__INSTRUCTIONS TO FOLLOW__: Tally the lines of the entries in which the string "above" occurs, and say only how many.

Extracted page text data
- Opening Delimiter -

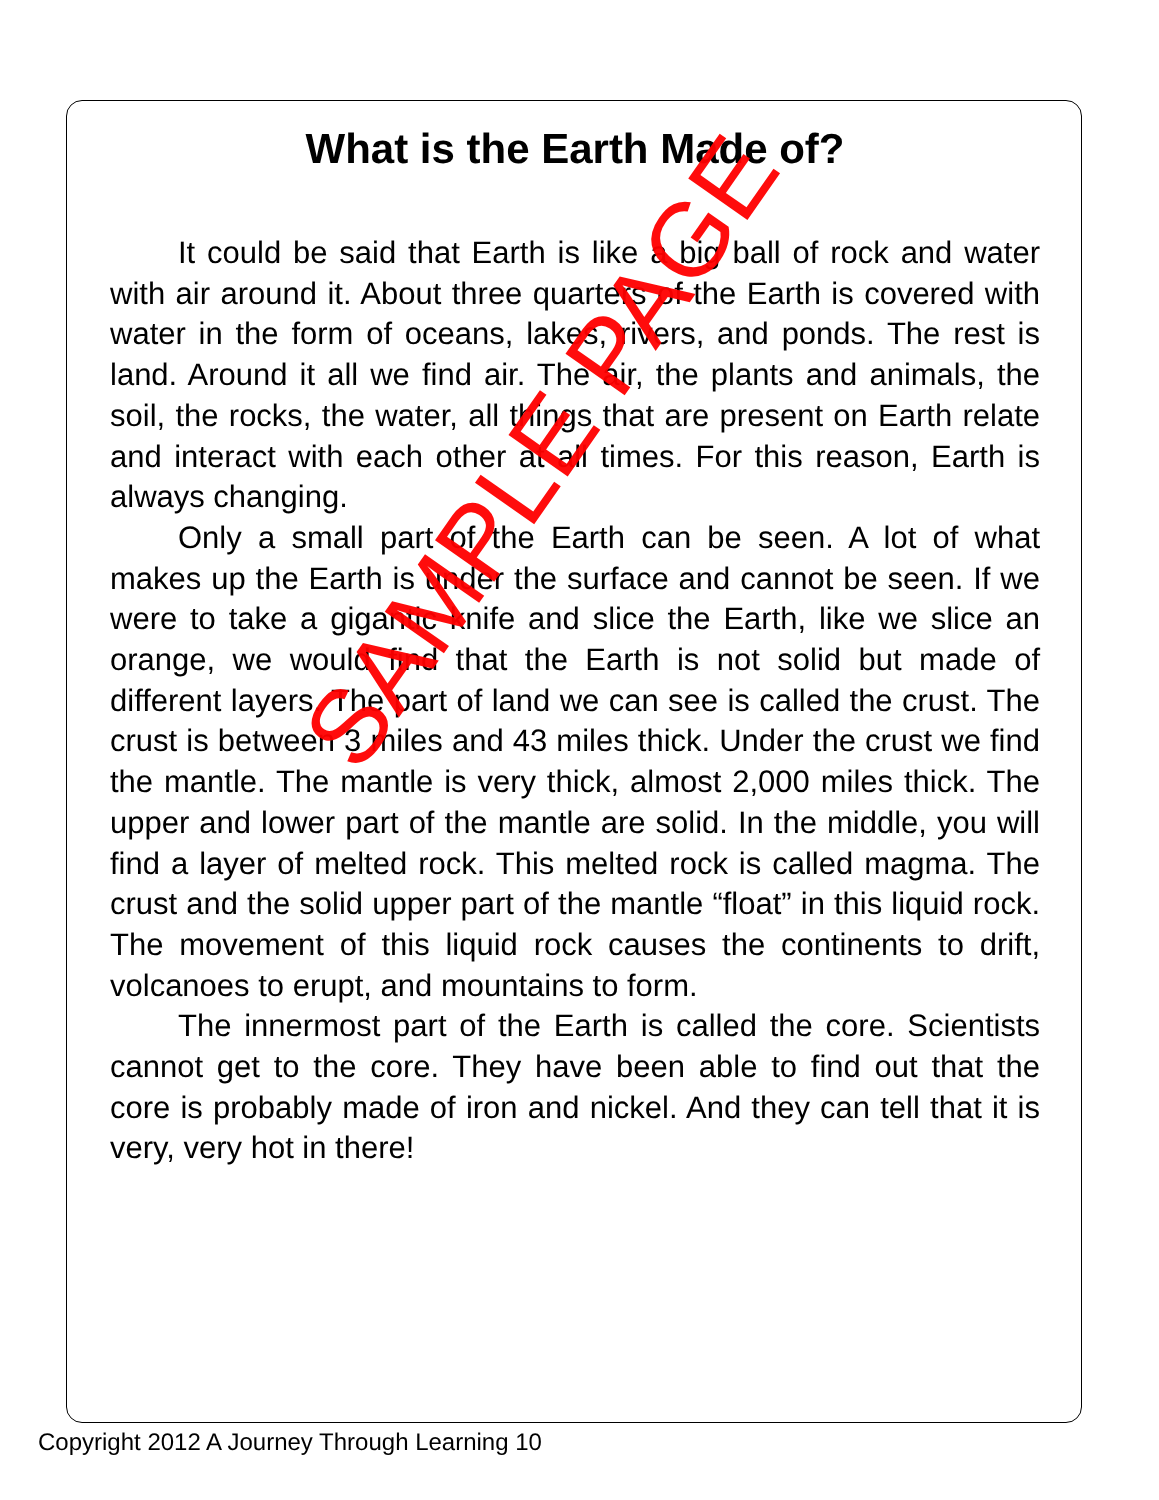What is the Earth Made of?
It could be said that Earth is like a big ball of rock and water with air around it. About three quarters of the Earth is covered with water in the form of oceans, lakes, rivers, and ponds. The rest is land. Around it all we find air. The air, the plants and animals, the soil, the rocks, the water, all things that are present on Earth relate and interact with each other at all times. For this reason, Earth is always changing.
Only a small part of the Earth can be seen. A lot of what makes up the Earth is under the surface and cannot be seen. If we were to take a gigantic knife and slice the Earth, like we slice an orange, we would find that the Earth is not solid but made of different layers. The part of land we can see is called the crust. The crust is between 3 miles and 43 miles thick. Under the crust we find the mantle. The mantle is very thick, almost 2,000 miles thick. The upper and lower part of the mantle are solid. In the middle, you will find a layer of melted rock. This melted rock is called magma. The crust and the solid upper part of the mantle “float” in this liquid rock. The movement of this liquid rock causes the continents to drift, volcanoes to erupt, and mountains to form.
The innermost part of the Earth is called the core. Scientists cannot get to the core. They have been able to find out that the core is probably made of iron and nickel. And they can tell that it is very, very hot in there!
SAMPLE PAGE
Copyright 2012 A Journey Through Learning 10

- Closing Delimiter -
- Opening Delimiter -

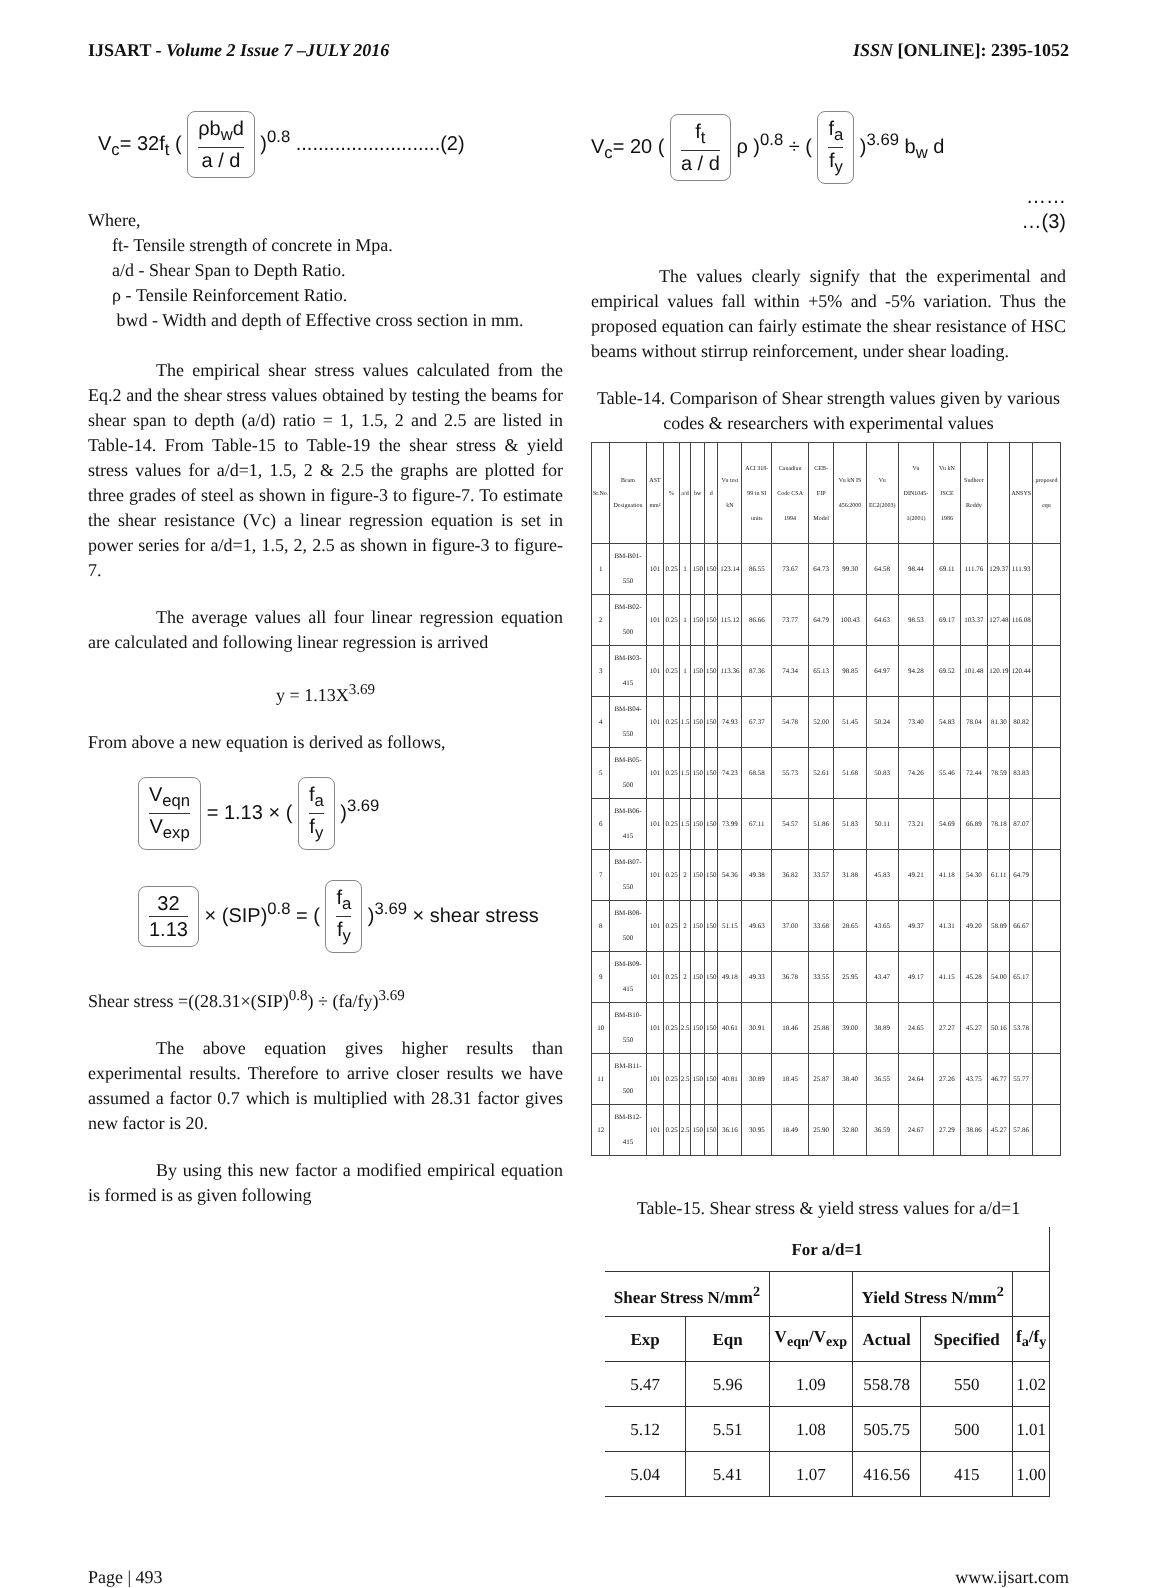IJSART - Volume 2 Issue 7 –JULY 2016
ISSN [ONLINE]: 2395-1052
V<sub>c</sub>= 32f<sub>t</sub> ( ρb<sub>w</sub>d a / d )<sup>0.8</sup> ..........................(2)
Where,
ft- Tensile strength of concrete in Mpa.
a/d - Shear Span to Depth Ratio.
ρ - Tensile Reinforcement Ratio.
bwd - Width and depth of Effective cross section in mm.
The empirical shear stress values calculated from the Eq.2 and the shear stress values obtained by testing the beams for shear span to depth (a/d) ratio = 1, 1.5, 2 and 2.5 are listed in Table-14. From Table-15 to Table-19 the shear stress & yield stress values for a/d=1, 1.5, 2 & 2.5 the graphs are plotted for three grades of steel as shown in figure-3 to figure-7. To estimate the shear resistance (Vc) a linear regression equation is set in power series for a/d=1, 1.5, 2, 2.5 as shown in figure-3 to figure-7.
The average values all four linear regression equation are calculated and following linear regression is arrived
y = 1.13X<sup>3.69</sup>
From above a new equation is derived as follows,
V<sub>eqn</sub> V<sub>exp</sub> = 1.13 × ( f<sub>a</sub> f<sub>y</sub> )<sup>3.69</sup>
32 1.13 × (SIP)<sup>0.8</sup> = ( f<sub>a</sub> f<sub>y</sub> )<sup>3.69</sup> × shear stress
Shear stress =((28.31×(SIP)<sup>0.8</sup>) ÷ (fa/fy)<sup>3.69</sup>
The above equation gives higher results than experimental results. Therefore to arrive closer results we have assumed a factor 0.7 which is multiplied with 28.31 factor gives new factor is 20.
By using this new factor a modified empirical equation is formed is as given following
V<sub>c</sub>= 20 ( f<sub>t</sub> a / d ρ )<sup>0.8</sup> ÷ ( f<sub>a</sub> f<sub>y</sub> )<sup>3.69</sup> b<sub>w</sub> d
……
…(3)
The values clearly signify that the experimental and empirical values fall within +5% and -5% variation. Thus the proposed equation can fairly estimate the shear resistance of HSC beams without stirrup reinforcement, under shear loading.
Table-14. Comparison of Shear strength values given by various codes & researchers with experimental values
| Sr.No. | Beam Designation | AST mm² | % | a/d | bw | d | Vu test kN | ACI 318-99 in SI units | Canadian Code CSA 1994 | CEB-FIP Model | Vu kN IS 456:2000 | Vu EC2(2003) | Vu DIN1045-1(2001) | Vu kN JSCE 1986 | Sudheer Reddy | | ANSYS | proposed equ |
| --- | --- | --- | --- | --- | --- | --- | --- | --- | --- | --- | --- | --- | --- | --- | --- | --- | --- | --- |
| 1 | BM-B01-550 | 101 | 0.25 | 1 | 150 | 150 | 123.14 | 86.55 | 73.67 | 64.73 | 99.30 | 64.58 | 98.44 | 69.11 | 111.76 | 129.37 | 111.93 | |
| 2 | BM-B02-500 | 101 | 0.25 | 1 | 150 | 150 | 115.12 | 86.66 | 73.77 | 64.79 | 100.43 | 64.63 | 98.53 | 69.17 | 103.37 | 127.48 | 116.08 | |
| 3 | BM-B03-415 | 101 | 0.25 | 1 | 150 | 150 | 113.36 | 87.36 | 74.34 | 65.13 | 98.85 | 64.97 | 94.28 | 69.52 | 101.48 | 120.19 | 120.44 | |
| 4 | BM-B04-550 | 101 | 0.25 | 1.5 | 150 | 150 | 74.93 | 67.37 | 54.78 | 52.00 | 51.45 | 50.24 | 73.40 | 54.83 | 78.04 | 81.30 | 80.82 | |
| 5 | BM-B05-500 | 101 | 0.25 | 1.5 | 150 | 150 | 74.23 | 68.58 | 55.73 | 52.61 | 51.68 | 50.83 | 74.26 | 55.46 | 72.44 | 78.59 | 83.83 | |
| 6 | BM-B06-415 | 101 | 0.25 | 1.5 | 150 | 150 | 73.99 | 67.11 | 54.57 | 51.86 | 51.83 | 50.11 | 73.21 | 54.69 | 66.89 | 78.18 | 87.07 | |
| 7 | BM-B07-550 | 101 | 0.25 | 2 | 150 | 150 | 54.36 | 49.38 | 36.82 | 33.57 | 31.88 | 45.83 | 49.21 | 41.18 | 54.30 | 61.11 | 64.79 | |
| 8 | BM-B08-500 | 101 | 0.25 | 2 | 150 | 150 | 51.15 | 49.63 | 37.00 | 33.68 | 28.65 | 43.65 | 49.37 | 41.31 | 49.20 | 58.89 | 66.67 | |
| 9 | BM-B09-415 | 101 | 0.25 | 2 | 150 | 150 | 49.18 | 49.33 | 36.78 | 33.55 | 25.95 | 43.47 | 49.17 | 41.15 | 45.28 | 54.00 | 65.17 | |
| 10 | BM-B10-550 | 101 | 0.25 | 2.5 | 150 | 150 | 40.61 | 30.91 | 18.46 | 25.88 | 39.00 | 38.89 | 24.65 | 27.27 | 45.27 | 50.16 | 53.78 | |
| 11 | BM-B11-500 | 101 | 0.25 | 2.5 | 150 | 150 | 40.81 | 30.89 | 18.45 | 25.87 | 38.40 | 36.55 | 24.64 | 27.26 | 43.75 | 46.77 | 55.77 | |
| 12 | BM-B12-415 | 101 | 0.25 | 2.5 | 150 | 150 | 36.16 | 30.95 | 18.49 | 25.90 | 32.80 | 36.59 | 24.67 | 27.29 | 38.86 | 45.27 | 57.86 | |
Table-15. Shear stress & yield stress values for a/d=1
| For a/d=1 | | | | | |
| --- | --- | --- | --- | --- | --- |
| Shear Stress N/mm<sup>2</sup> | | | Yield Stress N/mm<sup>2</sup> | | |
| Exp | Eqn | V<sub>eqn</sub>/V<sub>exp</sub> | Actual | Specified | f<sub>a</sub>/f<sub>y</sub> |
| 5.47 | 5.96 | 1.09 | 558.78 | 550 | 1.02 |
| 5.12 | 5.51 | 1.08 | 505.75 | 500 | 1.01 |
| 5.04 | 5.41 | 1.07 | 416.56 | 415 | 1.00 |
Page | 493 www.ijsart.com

- Closing Delimiter -

__ANSWER AREA__: 2